According to Baptist, during the Civil War, when demand for cotton far exceeded the supply, the federal government leased land on South Carolina's Sea Islands to northern entrepreneurs who would attempt to grow cotton using employees who were paid for their labor. Despite the experiments that included monthly wages and wages paid per pound of cotton picked, they were unable to achieve anything near the productivity of the slave labor camps.
The Half Has Never Been Told is a story that covers an immense amount of territory. Baptist includes the individual narratives of the enslaved people and letters from those whose wealth depended on the slave trade or slave labor. It is from one of those letters that we learn of the casualness with which women's sexual slavery is discussed. "Fancy" girls were sold for a price directly related to her light skin and sexual attractiveness.
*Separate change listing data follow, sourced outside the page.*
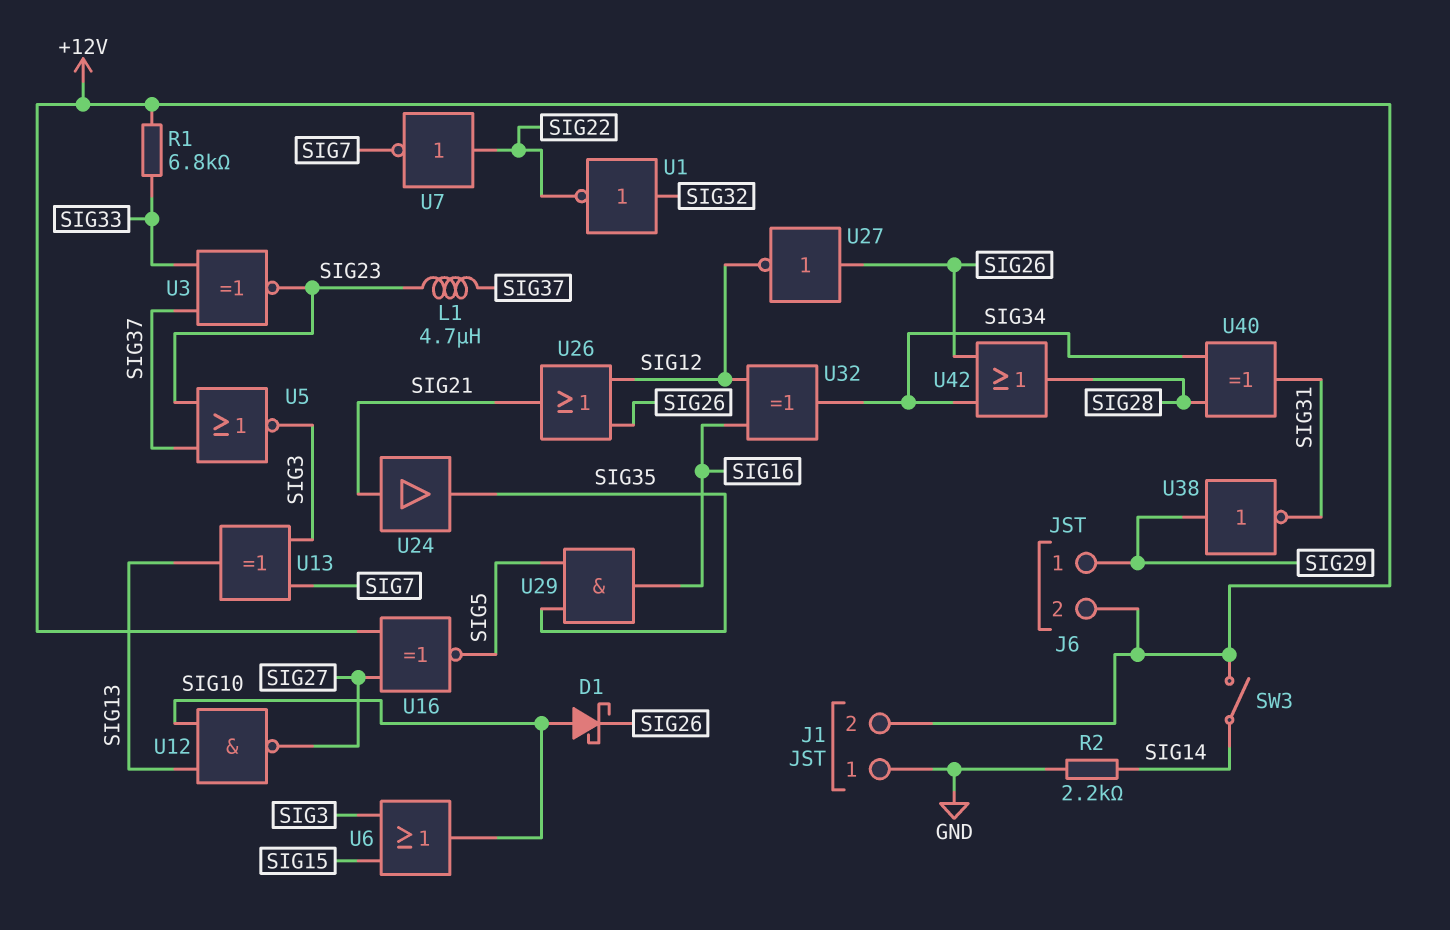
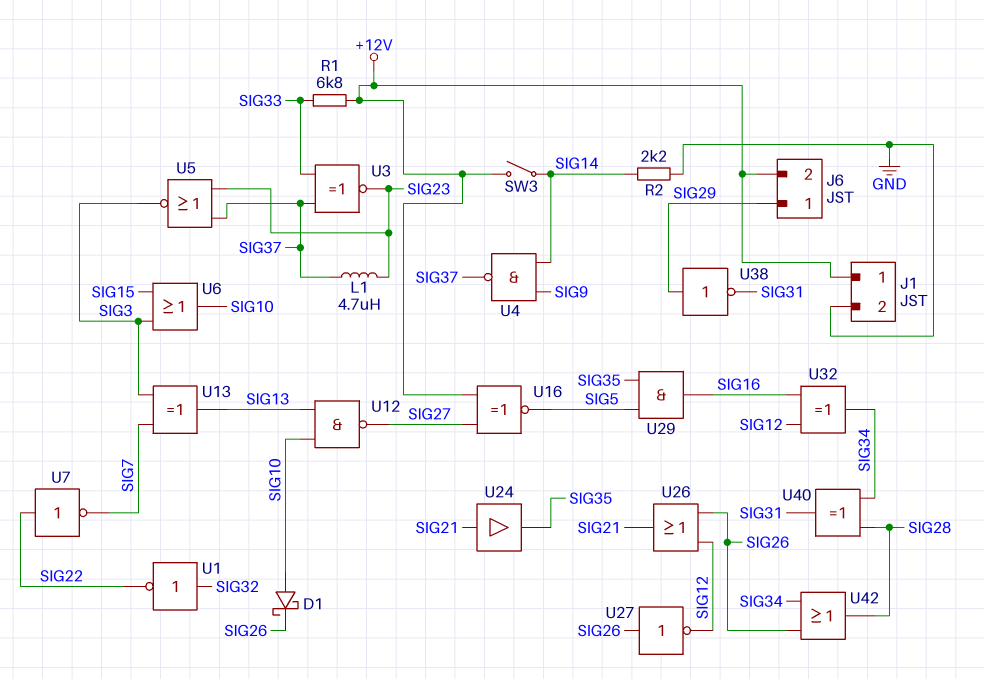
J1 pin 1: GND -> +12V
J1 pin 2: +12V -> GND
U4: none -> NAND (in SIG9, in SIG14, out SIG37)

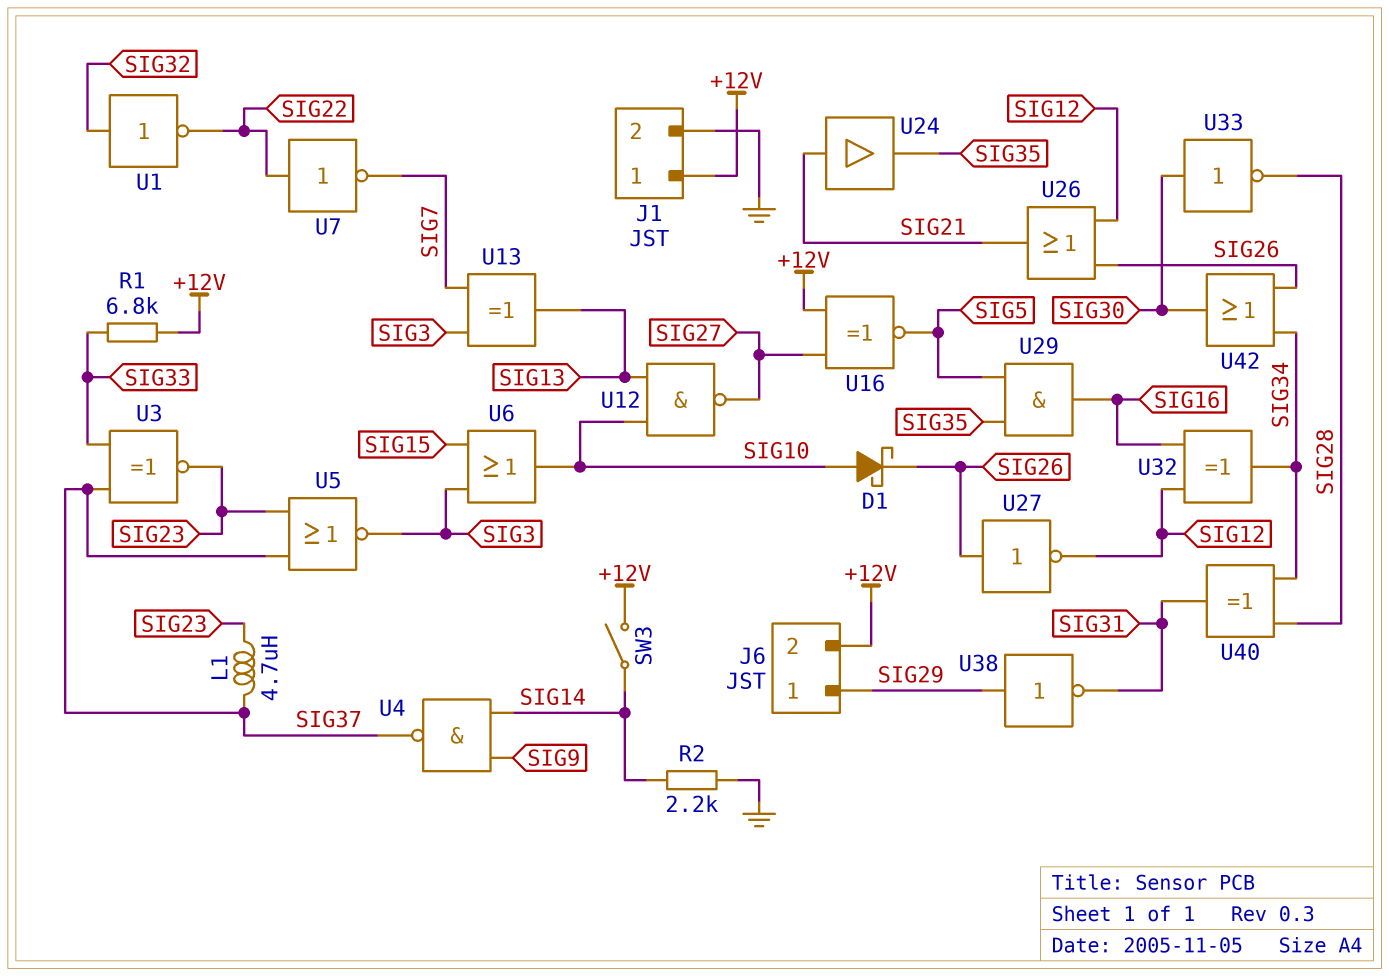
U33: none -> NOT (in SIG30, out SIG28)
U42: OR (in SIG26, in SIG34, out SIG28) -> OR (in SIG26, in SIG34, out SIG30)

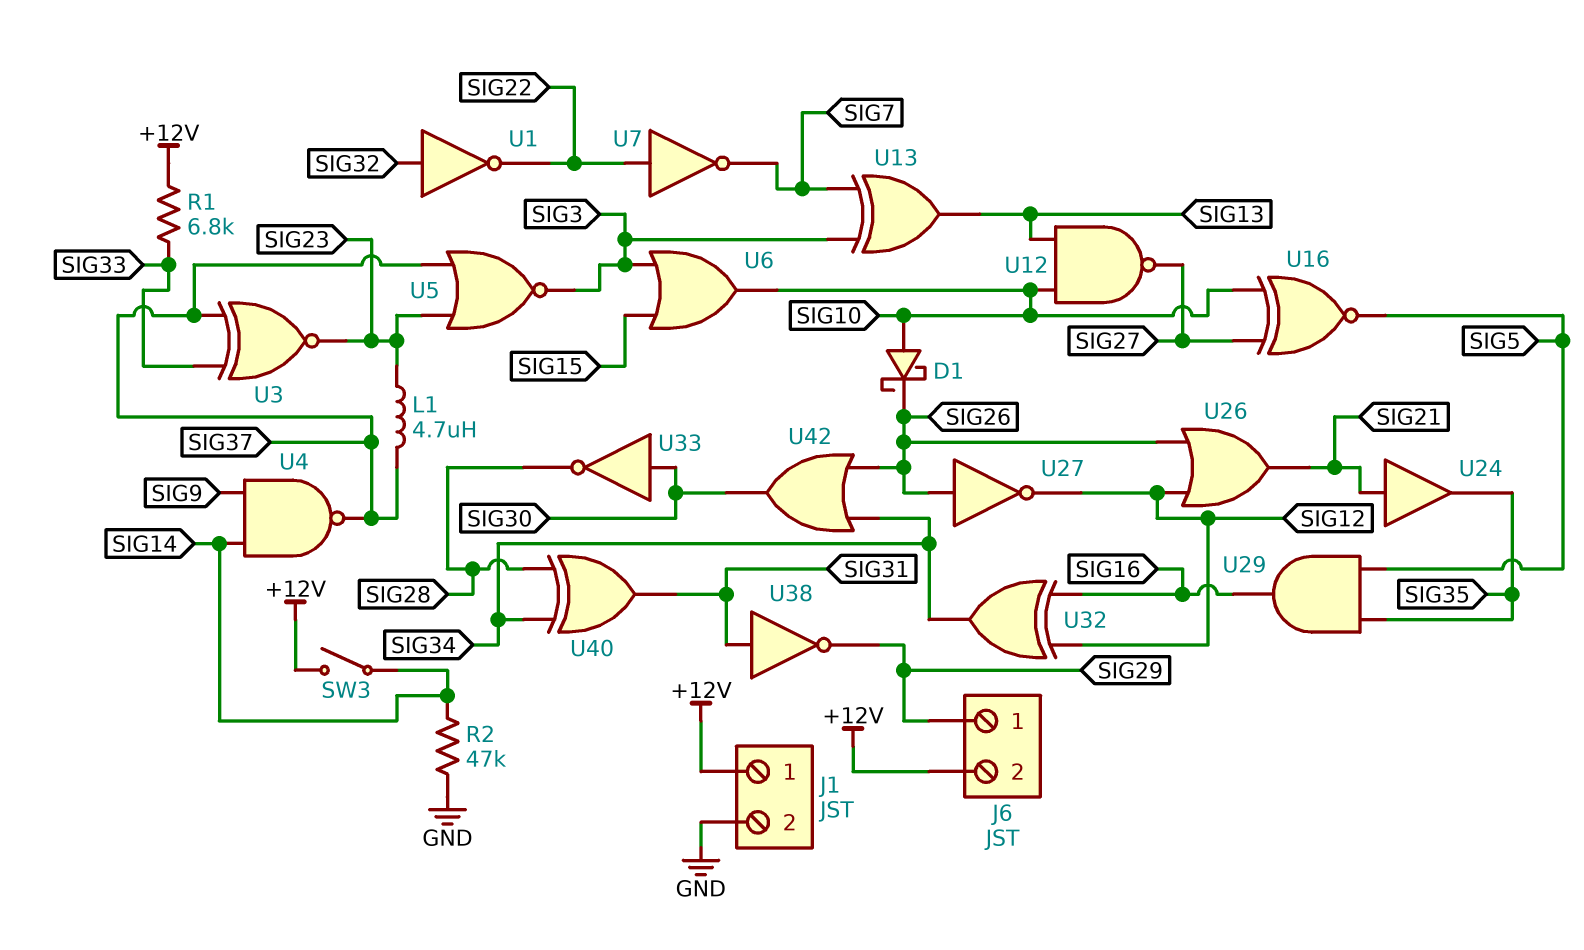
R2: 2.2k (GND, SIG14) -> 47k (GND, SIG14)
U16: XNOR (in +12V, in SIG27, out SIG5) -> XNOR (in SIG10, in SIG27, out SIG5)
U38: NOT (in SIG29, out SIG31) -> NOT (in SIG31, out SIG29)

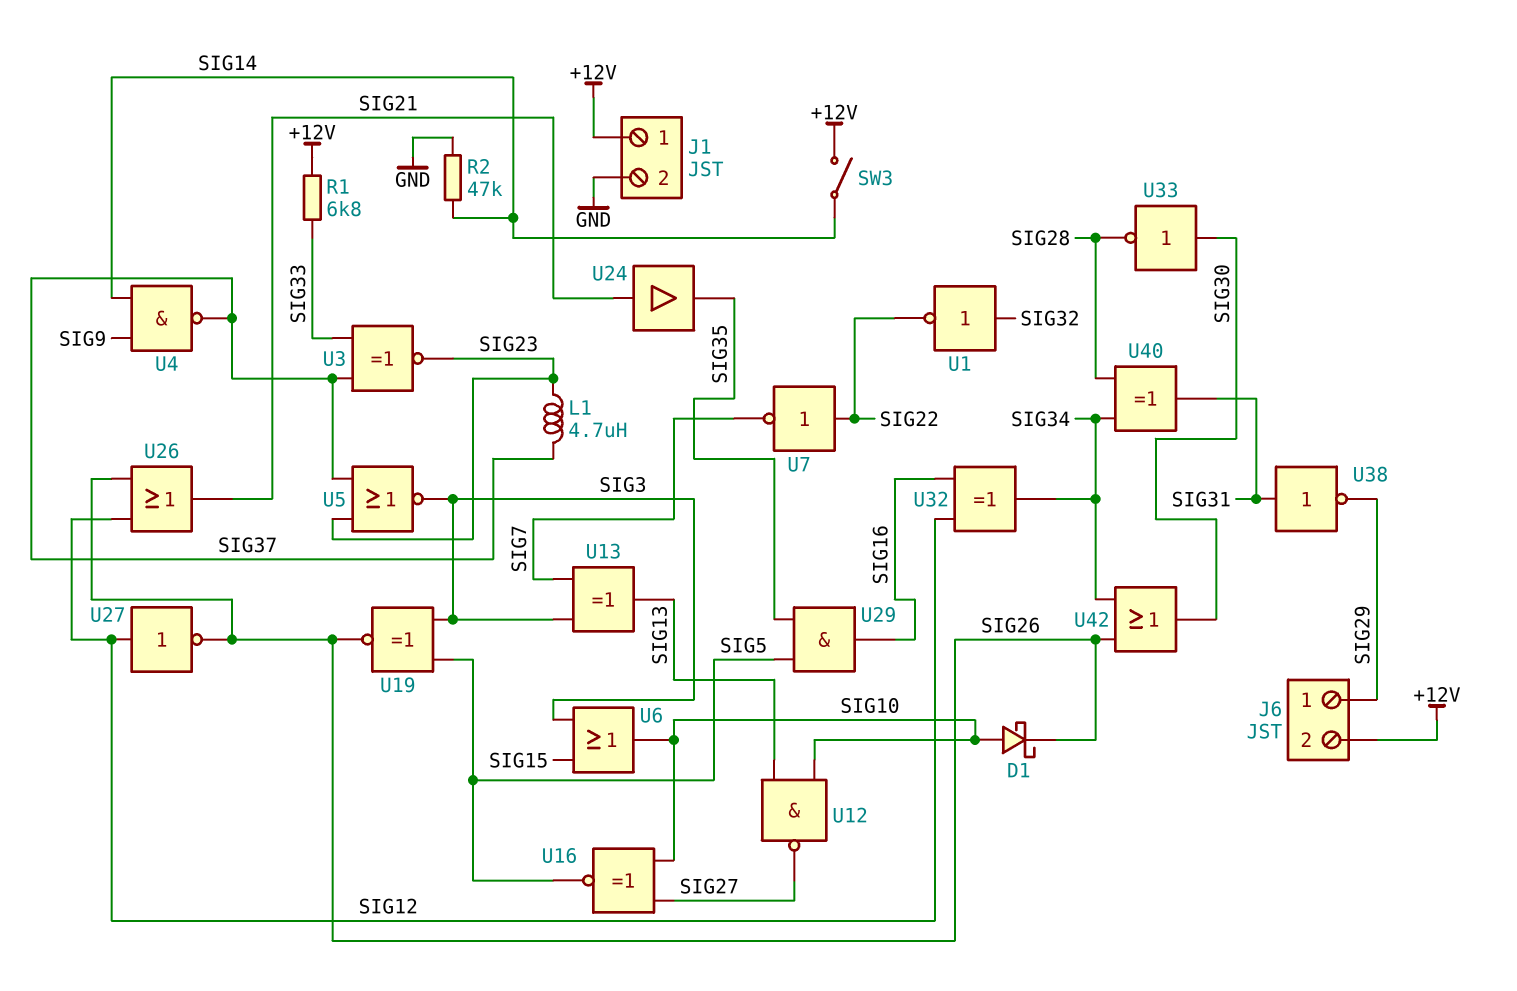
U19: none -> XNOR (in SIG3, in SIG5, out SIG26)
U27: NOT (in SIG26, out SIG12) -> NOT (in SIG12, out SIG26)

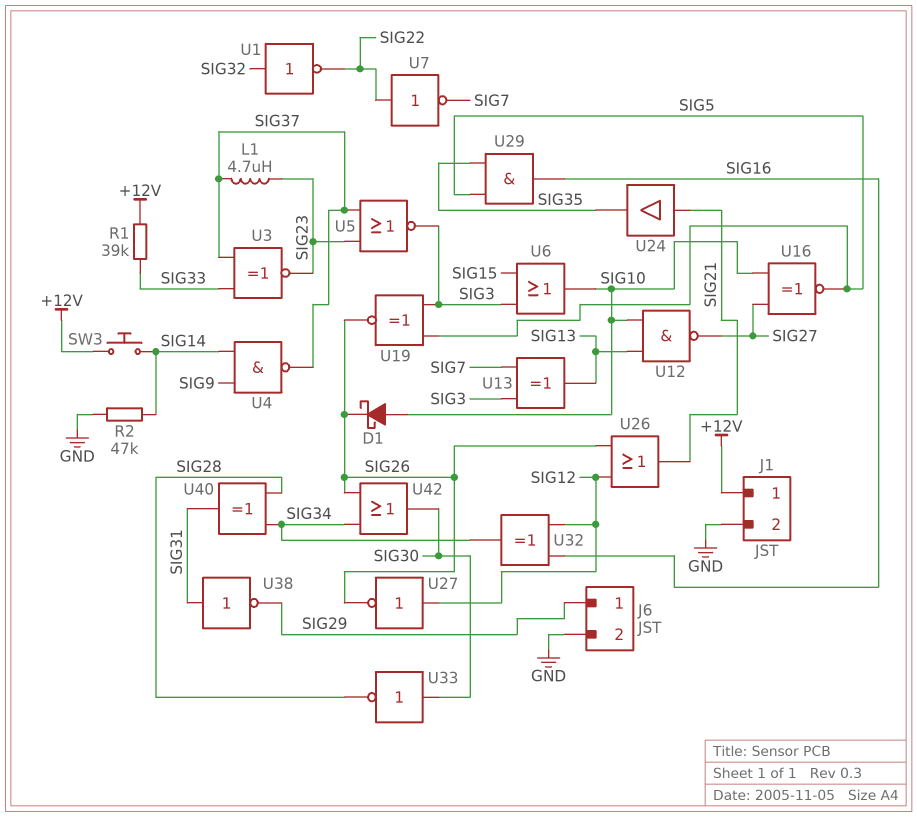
J6 pin 2: +12V -> GND
R1: 6.8k (+12V, SIG33) -> 39k (+12V, SIG33)
SW3: switch (+12V, SIG14) -> button (+12V, SIG14)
Baptist also examines the tendency toward violence that was prevalent in the South as white men, in order to prove they were superior to the enslaved men, took offense at the any perceived slight to their honor. Duels to defend that honor distinguished them from the African American who, of course, was not allowed to defend himself or his loved ones.
He draws other parallels to today while exploring the causes of the Panic of 1837, including the lessening of financial regulations, the creation of new financial instruments and the belief that cotton prices must always rise in defiance of the laws of supply and demand.
An excerpt from The Half Has Never Been Told was published by Salon, and can be found online.
If unregulated capitalism succeeds wildly only through theft and torture, should we not be regulating it more closely? Should we not take steps to insure that the theft of wages is never again allowed to happen?
And if the Koch brothers, and the Waltons, and so many other Americans can live off of the wealth created by their ancestors, isn't something owing to the heirs of the African Americans who created the wealth of this nation?
Perhaps this is what The Economist is hoping we won't talk about, being distracted as we are, by a review that suggests that reality has a liberal bias.